Pelaksana Rekonstruksi adalah semua unit kerja yang terlibat dalam kegiatan
rekonstruksi, di bawah koordinasi pengelola dan penanggungjawab kegiatan
rehabilitasi dan rekonstruksi pasca bencana pada lembaga yang berwenang
menyelenggarakan penanggulangan bencana di tingkat nasional dan daerah.
2) Lingkup Pelaksanaan Rekonstruksi
a) Program Rekonstruksi Fisik
Rekonstruksi fisik adalah tindakan untuk memulihkan kondisi fisik melalui
pembangunan kembali secara permanen prasarana dan sarana permukiman,
pemerintahan dan pelayanan masyarakat (kesehatan, pendidikan dan lain-lain),
prasarana dan sarana ekonomi (jaringan perhubungan, air bersih, sanitasi dan
drainase, irigasi, listrik dan telekomunikasi dan lain-lain), prasarana dan sarana
sosial (ibadah, budaya dan lain-lain.) yang rusak akibat bencana, agar kembali ke
kondisi semula atau bahkan lebih baik dari kondisi sebelum bencana. Cakupan
kegiatan rekonstruksi fisik mencakup, tapi tidak terbatas pada, kegiatan
membangun kembali sarana dan prasarana fisik dengan lebih baik dari hal-hal
berikut:
(1)Prasarana dan sarana
(2)Sarana sosial masyarakat;
(3)Penerapan rancang bangun dan penggunaan peralatan yang lebih baik dan
tahan bencana.
b) Program Rekonstruksi Non Fisik
Rekonstruksi non fisik adalah tindakan untuk memperbaiki atau memulihkan
kegiatan pelayanan publik dan kegiatan sosial, ekonomi serta kehidupan
masyarakat, antara lain sektor kesehatan, pendidikan, perekonomian, pelayanan
kantor pemerintahan, peribadatan dan kondisi mental/sosial masyarakat yang
terganggu oleh bencana, kembali ke kondisi pelayanan dan kegiatan semula atau
bahkan lebih baik dari kondisi sebelumnya. Cakupan kegiatan rekonstruksi non-
fisik di antaranya adalah:
(1)Kegiatan pemulihan layanan yang berhubungan dengan kehidupan sosial dan
budaya masyarakat.
(2)Partisipasi dan peran serta lembaga/organisasi kemasyarakatan, dunia usaha,
dan masyarakat.
(3)Kegiatan pemulihan kegiatan perekonomian masyarakat.
(4)Fungsi pelayanan publik dan pelayanan utama dalam masyarakat.
(5)Kesehatan mental masyarakat.
(6)
C. KESIMPULAN
Dari hasil pembahasan tentang Manajemen Bencana Tsunami maka dapat di ambil
kesimpulan :
1. Kegiatan manajemen bencana Tsunami dibagi atas 3 bagian yaitu :
a. Sebelum bencana (Pre) yang meliputi mitigasi, kesiapan dan peringatan dini
b. Saat bencana (Event) yang meliputi tanggap darurat
c. Pasca bencana (Post) yang meliputi rehabilitasi dan rekonstruksi.
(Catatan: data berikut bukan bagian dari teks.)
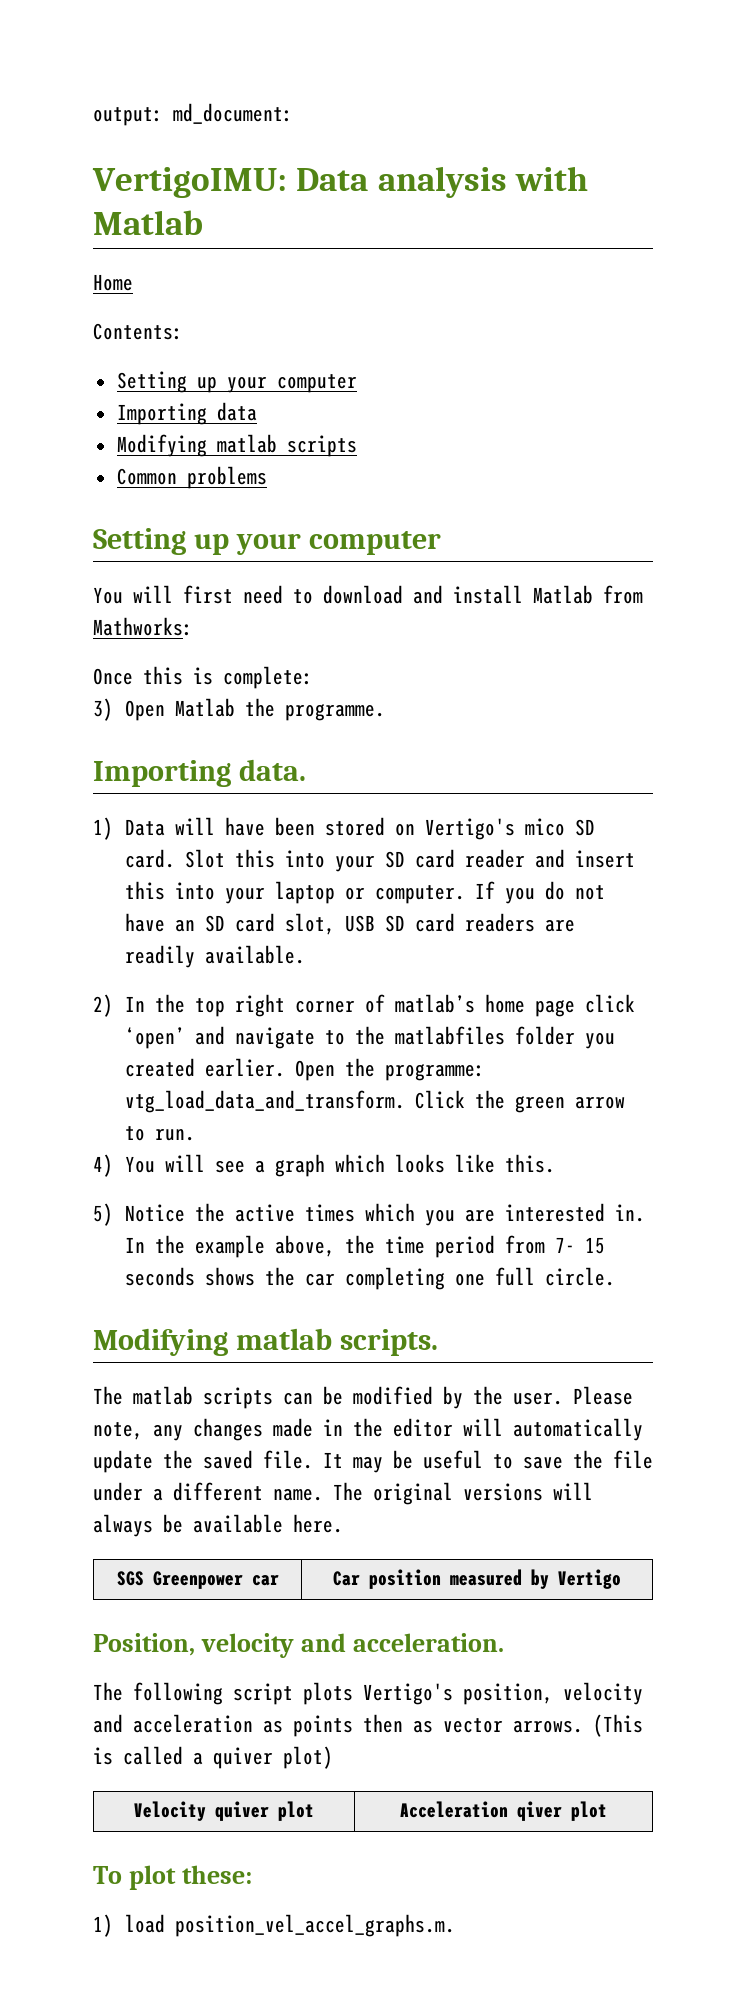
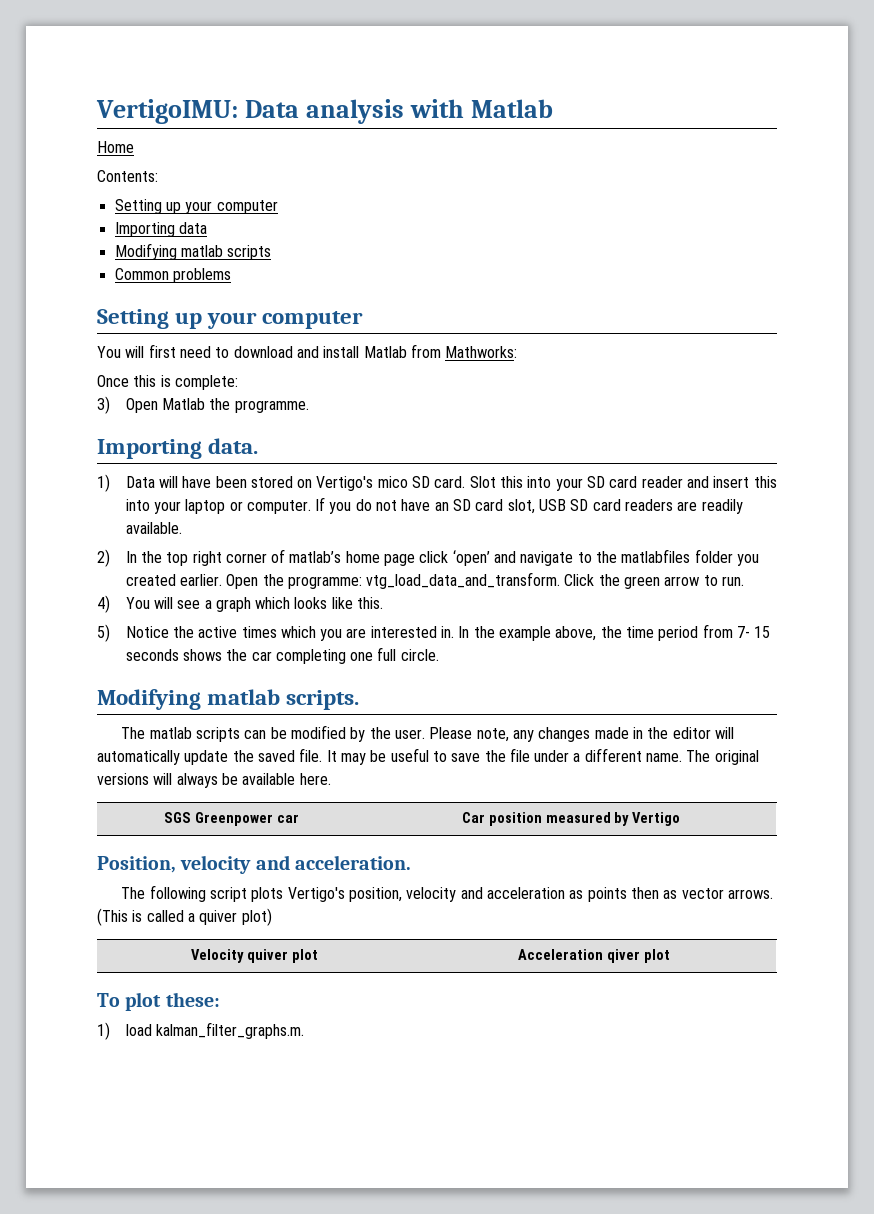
[93,103,293,126] output: md_document: // -> (96, 111) none
[175,1914,456,1937] position_vel_accel_graphs.m. -> [155,1022,304,1039] kalman_filter_graphs.m.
2. Indonesia Tsunami Early Warning System (Ina-TEWS) merupakan system yang
komprehensif dan cepat serta mampu memberikan peringatan dini tsunami.

D. SARAN
1. Pengembangan sistem manajemen informasi dalam penanganan bencana tsunami perlu
mendapatkan perhatian yang besar dan pengelolaan secara professional.
2. Perlu adanya pelatihan, simulasi dan pengujian penggunaan system informasi yang
diperlukan untuk mempersipakan calon pengguna system informasi.